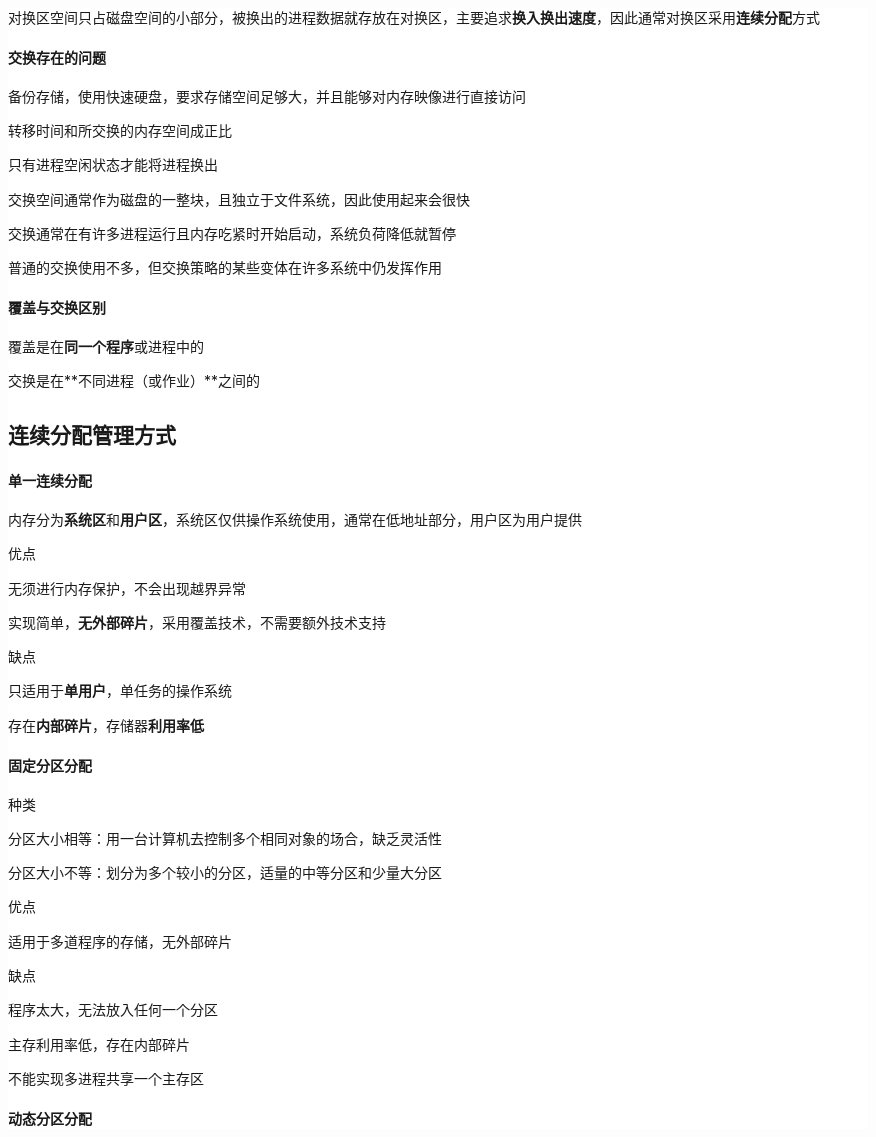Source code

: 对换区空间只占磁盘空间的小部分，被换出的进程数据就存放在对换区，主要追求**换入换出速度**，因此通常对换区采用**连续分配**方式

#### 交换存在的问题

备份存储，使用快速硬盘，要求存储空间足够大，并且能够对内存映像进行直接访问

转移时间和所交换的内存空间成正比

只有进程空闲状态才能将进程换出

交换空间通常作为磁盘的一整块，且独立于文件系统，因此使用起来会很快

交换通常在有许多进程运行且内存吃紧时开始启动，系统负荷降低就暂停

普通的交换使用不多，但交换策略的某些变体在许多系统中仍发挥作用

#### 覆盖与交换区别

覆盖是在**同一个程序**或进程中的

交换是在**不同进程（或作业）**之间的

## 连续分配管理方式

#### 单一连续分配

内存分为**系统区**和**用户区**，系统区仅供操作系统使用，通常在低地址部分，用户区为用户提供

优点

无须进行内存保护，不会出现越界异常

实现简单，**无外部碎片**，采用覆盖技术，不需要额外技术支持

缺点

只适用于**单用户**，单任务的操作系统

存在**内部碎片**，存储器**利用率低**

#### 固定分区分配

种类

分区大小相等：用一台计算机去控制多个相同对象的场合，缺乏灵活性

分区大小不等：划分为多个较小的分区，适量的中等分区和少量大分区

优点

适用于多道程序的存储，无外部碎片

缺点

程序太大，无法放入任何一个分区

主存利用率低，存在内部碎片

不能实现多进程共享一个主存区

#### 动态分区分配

○ ○ ○ ○

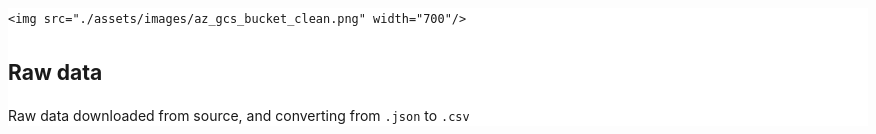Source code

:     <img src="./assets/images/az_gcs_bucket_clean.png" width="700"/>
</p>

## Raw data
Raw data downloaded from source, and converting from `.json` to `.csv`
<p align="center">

○ ○ ○ ○

→ Exercise prompt
Look for "data" in each line of the material, then copy the lines where it is found.

→ Output below
## Raw data
Raw data downloaded from source, and converting from `.json` to `.csv`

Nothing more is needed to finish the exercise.